Common Modern Stressors
- Constant notifications
- Overcommitment
- Emotional labor
- Lack of rest
- Financial pressure
- Comparison culture
- Never feeling “caught up”
The nervous system wasn’t designed to process nonstop stimulation and be constantly in survival mode. If you’ve been stuck in your health goals, consider your stress levels.
Ways to Regulate Your Nervous System
- Walk outside daily
- Pray without multitasking
- Practice deep breathing
- Reduce noise and constant media intake
- Build quiet into your routines
- Prioritize genuine community
Don’t underestimate the power of peace. Peace is productive too and some chronically ill people makes leaps and bounds toward recovery just by regulating their nervous systems.
Strive for Alignment, Not Perfection
Don’t think you need to be perfect to be healthy. In fact, that would probably be counterproductive. I know the wellness industry gives us false pictures of what healthy looks like, and they tell us that beauty comes from fixing ourselves. But true beauty is more likely to emerge when the body feels safe, nourished, rested, and aligned with our inner clocks. When women begin syncing with healthier rhythms, they might notice:
- Better skin
- Improved digestion
- More stable moods
- Increased energy
- Reduced inflammation
- Better sleep
- Greater confidence
Not because they punished themselves into wellness, but because they supported their bodies instead of fighting them.
Spiritual Disconnection Can Also Make Us Feel like Something is Missing
Sometimes the exhaustion isn’t just physical. We can become spiritually overstimulated. Constant striving, comparison, and pressure can disconnect us from our true mission and leave us without a sense of peace.

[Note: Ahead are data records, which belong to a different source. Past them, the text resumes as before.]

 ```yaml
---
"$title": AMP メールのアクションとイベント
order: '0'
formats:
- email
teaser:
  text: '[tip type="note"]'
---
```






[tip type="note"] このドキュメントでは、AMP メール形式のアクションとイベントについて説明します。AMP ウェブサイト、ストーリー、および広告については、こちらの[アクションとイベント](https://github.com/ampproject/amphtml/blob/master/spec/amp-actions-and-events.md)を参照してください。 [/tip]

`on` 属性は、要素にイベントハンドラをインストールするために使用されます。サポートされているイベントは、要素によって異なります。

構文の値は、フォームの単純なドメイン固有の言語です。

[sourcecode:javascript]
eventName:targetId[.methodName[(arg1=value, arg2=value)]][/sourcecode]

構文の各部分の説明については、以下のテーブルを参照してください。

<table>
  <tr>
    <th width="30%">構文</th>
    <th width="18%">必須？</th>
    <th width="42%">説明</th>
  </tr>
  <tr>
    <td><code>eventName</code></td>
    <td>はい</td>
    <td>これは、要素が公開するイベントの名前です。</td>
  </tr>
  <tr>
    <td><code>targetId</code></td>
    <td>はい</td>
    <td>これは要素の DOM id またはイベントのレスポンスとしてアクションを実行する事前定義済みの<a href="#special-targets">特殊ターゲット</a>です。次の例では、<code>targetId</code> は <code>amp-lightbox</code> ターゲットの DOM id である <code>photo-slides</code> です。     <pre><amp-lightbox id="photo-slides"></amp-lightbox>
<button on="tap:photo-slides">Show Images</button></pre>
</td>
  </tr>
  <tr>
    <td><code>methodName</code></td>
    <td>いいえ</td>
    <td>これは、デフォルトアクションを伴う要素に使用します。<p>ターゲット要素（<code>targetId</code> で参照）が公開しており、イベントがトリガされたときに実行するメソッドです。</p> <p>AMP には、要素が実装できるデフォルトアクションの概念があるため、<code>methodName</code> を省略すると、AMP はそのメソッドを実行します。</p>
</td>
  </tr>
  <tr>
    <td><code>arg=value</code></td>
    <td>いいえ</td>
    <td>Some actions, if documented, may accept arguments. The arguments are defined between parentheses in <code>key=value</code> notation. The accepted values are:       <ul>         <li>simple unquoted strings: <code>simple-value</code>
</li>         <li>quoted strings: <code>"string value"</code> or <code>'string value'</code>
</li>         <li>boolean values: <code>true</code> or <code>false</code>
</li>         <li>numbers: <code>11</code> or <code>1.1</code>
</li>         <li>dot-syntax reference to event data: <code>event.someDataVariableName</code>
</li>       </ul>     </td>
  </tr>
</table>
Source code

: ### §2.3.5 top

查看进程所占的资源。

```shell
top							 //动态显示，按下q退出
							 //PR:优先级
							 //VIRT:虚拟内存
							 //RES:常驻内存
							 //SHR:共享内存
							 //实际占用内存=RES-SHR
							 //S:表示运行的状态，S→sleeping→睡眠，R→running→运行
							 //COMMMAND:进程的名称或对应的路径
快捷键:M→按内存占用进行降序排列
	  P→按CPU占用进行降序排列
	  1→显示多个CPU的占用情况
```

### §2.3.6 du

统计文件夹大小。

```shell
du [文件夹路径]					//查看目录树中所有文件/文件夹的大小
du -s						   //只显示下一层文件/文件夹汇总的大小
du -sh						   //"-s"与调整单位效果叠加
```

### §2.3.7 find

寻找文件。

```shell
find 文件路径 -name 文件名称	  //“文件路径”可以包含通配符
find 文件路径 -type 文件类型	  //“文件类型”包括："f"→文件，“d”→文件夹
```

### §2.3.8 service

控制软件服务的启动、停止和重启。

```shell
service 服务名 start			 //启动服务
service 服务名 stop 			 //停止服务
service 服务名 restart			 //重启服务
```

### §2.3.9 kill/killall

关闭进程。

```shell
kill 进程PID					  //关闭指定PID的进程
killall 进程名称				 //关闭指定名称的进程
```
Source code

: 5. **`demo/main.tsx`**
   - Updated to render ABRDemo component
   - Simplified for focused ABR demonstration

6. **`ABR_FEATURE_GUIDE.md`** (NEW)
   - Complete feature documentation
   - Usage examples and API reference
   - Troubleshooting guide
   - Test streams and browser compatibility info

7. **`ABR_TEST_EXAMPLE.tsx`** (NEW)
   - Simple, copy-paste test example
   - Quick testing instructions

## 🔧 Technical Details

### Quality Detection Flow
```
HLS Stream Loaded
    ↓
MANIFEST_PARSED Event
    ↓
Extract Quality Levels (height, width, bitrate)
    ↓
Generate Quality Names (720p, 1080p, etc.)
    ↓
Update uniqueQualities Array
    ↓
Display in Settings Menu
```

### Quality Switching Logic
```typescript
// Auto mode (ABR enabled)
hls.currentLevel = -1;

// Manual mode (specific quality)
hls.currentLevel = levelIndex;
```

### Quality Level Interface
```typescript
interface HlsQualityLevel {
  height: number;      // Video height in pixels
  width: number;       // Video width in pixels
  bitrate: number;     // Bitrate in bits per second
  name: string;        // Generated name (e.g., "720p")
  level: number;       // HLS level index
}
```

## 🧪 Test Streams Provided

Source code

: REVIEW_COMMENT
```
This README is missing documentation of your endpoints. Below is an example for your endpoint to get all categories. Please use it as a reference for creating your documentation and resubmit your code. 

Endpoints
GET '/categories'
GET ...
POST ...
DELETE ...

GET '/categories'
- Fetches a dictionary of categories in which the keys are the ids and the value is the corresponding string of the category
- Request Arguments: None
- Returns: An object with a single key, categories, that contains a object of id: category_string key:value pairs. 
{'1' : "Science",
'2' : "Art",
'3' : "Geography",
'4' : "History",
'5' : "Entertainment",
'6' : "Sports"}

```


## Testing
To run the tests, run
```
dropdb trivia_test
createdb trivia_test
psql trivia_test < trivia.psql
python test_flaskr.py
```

Jesus withdrew to quiet places. He rested. That alone says something powerful about how we were designed to live. When we reconnect, we often reconnect physically, too.
Simple Ways to Recenter
- Morning prayer before screens
- Scripture during walks
- Sabbath rest
- Gratitude practices
- Quiet evenings instead of endless consumption
The goal isn’t perfection; it’s peace.
Final Thoughts
If you’ve been feeling tired, disconnected, inflamed, anxious, or unlike yourself lately, it might not be that your body is failing you. It might just be that something is out of rhythm. You don’t need to become obsessed with optimization; you don’t need to punish yourself into wellness. Wellness is less about becoming someone new and more about returning to the rhythms we were designed for all along. Get outside, watch the sunrise. Eat seasonally. Rest without guilt. Over time, these things add up.